Interestingly, familiar songs like “Amazing Grace” are not part of the repertoire and not usually sung at bedside.
“We do not sing well-known songs as they can pull the person back from the threshold of dying,” McCombe said.
Occasionally a singer will make a suggestion — a change of a word, or shift in tempo or pitch and the group works together to address the concern.
In the case of a missed-start or forgotten lyric, good-natured laughter erupts and they go at it again.
Although their mission is solemn, the spirit of the members is positive and upbeat and camaraderie is evident.
While all chapters have similar approach to Threshold singing, McCombe and others believe that the Kenosha group exudes a special small-town connection.
“We come from diverse musical backgrounds but we are united with our sense of service to others with open hearts and empathy,” McCombe said. “
“Our rehearsals are a safe space for members to share what is going on in their lives and to support each other—and we always have birthday cake!”
On the website of the national Threshold organization, other chapter directors note a closeness of their members.

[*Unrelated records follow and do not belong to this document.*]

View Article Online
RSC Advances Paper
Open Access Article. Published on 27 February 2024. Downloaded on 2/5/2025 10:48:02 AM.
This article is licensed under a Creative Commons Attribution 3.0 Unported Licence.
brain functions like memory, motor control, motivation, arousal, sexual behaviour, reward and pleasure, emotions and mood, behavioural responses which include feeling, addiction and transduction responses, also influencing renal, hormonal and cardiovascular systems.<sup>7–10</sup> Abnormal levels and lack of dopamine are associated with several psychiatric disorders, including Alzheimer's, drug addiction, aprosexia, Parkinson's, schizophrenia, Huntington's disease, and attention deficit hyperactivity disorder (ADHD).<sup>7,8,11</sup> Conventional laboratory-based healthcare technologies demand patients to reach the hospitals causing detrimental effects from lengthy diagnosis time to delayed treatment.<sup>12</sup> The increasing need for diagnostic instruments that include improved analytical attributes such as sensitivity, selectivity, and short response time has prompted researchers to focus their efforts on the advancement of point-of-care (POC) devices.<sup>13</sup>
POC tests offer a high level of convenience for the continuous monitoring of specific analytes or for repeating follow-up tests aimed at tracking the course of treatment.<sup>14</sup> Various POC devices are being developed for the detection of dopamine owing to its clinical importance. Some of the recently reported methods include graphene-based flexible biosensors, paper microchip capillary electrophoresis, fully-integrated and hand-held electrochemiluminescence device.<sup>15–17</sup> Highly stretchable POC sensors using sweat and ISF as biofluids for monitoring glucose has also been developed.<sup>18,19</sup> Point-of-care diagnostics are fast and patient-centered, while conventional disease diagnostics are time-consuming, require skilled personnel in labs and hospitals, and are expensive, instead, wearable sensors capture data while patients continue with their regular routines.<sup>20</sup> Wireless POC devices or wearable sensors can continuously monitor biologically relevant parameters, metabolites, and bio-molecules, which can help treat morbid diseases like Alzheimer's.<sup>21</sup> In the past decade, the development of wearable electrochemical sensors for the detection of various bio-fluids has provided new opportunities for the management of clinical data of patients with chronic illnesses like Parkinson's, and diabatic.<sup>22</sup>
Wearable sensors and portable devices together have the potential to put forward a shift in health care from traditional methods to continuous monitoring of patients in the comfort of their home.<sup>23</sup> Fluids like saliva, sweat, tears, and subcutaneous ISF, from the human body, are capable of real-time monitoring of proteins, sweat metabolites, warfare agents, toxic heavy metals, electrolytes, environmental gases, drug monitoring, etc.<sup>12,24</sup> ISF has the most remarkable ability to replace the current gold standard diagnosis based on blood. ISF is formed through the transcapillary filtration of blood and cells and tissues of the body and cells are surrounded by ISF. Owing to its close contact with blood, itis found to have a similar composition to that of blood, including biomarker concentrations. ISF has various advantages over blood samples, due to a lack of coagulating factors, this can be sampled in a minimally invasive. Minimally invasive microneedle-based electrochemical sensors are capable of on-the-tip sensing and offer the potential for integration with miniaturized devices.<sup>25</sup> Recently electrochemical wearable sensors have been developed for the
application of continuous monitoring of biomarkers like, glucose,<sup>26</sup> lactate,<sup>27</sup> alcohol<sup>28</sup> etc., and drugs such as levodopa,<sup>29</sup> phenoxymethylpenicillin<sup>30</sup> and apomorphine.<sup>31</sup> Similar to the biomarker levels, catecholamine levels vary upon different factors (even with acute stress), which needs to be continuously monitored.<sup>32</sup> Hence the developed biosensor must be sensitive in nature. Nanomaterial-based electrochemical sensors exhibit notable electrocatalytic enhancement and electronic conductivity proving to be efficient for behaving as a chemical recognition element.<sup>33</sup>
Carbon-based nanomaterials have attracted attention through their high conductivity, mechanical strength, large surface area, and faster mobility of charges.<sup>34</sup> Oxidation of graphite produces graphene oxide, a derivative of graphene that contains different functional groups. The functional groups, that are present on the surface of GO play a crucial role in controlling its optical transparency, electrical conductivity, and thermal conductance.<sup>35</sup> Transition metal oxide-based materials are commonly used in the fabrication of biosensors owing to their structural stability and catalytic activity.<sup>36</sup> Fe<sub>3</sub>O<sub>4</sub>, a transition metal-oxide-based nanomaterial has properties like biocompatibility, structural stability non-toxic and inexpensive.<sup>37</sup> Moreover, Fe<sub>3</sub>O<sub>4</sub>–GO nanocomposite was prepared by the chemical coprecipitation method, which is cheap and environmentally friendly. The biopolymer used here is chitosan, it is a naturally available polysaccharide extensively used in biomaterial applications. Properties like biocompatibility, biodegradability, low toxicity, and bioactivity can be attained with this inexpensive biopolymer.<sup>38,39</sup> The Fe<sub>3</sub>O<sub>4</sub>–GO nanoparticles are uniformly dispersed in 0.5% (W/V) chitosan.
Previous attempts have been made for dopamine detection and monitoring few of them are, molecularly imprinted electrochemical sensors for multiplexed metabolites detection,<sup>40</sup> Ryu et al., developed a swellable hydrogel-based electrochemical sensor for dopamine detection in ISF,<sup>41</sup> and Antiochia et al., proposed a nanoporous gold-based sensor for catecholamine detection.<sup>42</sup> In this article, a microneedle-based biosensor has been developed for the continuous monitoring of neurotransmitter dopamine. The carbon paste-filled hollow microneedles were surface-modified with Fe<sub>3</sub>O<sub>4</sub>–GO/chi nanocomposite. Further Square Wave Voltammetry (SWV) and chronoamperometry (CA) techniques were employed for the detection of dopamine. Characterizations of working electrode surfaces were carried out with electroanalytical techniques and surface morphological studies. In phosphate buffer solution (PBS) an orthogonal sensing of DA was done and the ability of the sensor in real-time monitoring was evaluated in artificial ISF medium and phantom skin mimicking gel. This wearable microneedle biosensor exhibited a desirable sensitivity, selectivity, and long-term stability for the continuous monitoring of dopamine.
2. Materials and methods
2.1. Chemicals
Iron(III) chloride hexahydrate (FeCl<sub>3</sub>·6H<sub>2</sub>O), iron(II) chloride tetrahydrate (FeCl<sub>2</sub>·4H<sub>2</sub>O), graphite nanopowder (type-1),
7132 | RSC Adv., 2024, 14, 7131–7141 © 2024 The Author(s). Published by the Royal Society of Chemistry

“What we do during rehearsals is build community because we need to be able to trust each other at bedside,” Robin Rose, director Seattle Threshold Singers.
Although Threshold is strictly non-denominational, several Lighthouse members attend St. Matthew’s Episcopal Church; others hail from Kenosha and northern Illinois.
“I’m very proud of the work that Jenny is doing,” said Fill. “She has strong skills, tremendous wisdom and a very loving heart.”
McCombe reports she finds the experience very rewarding, as well. “I have had the privilege to witness a group of women come together in a safe environment and watch them blossom not just as individuals but as a warm and loving community.”
Since its launch last summer, the Kenosha Lighthouse has sung at memorial services, nursing homes in Kenosha and Racine and for patients of Hospice Alliance, Pleasant Prairie.
“We as an agency love having this available for our patients,” says Rita Hagen, Hospice Alliance director. “The songs are so very comforting.”
Hagen says that staff have reported patients who were “extremely anxious” calming down considerably after a visit from the choir.
“It’s like a final gift of kindness to somebody. (The singers) don’t have to know anything about that patient to offer a final tribute of peace and kindness.”